YOUR ASSIGNMENT: Repeat the span of the entries below that starts at the line with "u v d — depth at each pixel (feet)." and ends at the line with "1219 555 11.44", nothing more. Skip the pictures.

RECORDS PROVIDED:
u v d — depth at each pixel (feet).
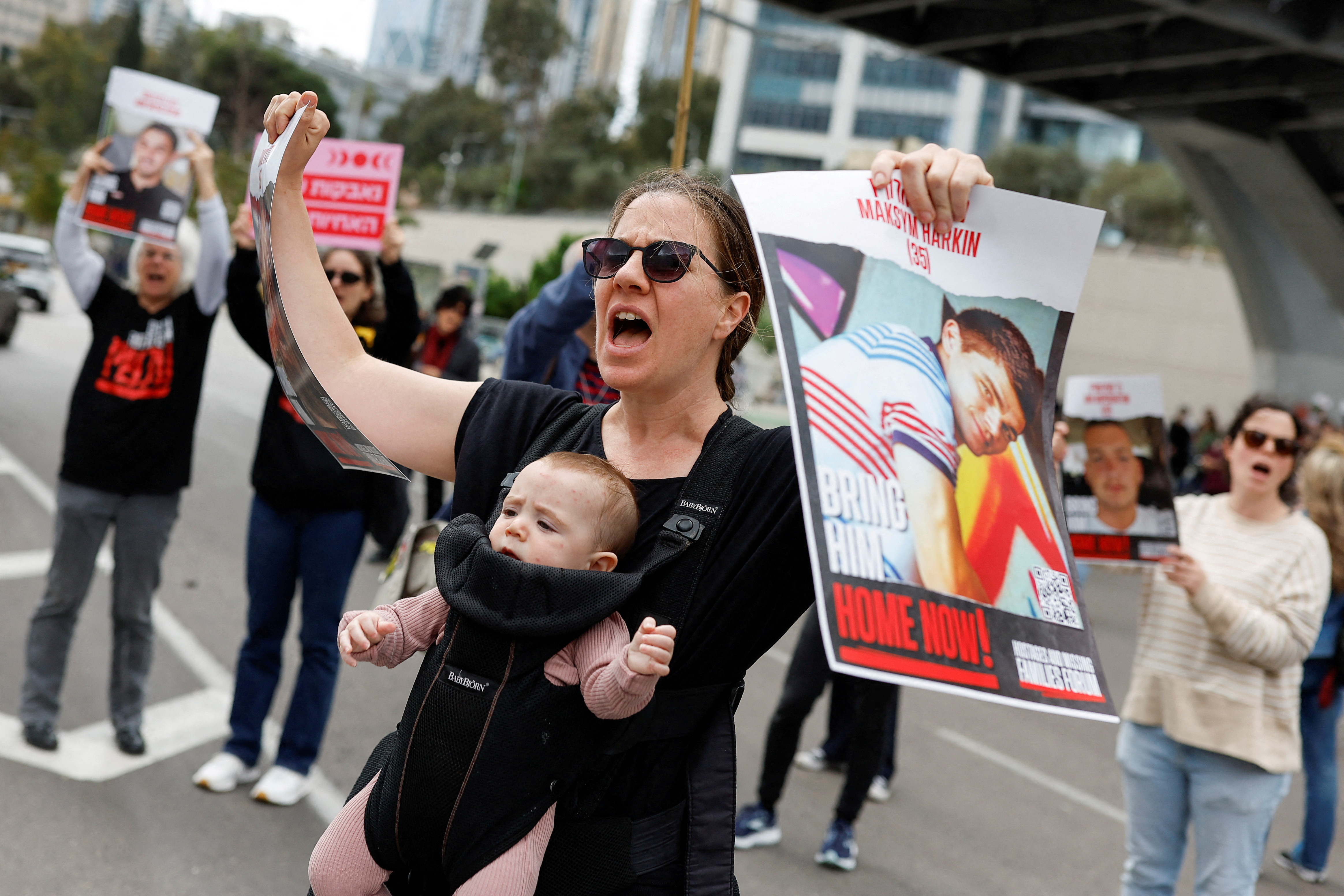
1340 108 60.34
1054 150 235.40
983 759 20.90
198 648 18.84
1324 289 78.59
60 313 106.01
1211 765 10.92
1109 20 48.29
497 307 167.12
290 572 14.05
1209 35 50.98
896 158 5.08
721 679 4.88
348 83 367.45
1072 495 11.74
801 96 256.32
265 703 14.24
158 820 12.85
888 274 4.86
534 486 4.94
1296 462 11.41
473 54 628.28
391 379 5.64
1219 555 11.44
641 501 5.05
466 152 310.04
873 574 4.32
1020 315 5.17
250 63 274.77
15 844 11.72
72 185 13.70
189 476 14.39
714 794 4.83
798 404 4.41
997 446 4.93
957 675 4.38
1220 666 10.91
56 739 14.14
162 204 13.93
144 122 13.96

---

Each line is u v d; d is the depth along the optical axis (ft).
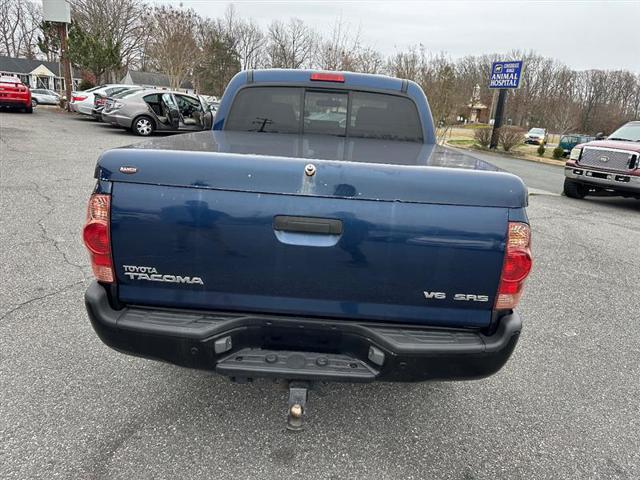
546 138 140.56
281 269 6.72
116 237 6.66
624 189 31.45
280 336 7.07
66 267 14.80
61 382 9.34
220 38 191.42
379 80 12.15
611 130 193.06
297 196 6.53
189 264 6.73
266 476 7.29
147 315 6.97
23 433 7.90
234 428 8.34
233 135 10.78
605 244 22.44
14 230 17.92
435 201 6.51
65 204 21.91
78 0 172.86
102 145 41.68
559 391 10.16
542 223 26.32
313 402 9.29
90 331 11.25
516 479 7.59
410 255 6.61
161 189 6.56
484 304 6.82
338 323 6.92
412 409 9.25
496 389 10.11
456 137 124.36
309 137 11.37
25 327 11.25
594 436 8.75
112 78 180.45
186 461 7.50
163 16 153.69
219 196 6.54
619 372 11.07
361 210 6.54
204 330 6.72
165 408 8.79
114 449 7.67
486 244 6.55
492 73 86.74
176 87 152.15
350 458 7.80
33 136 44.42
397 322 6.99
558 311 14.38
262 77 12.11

EXERCISE OUTPUT:
u v d — depth at each pixel (feet).
1340 108 60.34
1054 150 235.40
983 759 20.90
198 648 18.84
1324 289 78.59
60 313 106.01
1211 765 10.92
1109 20 48.29
497 307 167.12
290 572 14.05
1209 35 50.98
896 158 5.08
721 679 4.88
348 83 367.45
1072 495 11.74
801 96 256.32
265 703 14.24
158 820 12.85
888 274 4.86
534 486 4.94
1296 462 11.41
473 54 628.28
391 379 5.64
1219 555 11.44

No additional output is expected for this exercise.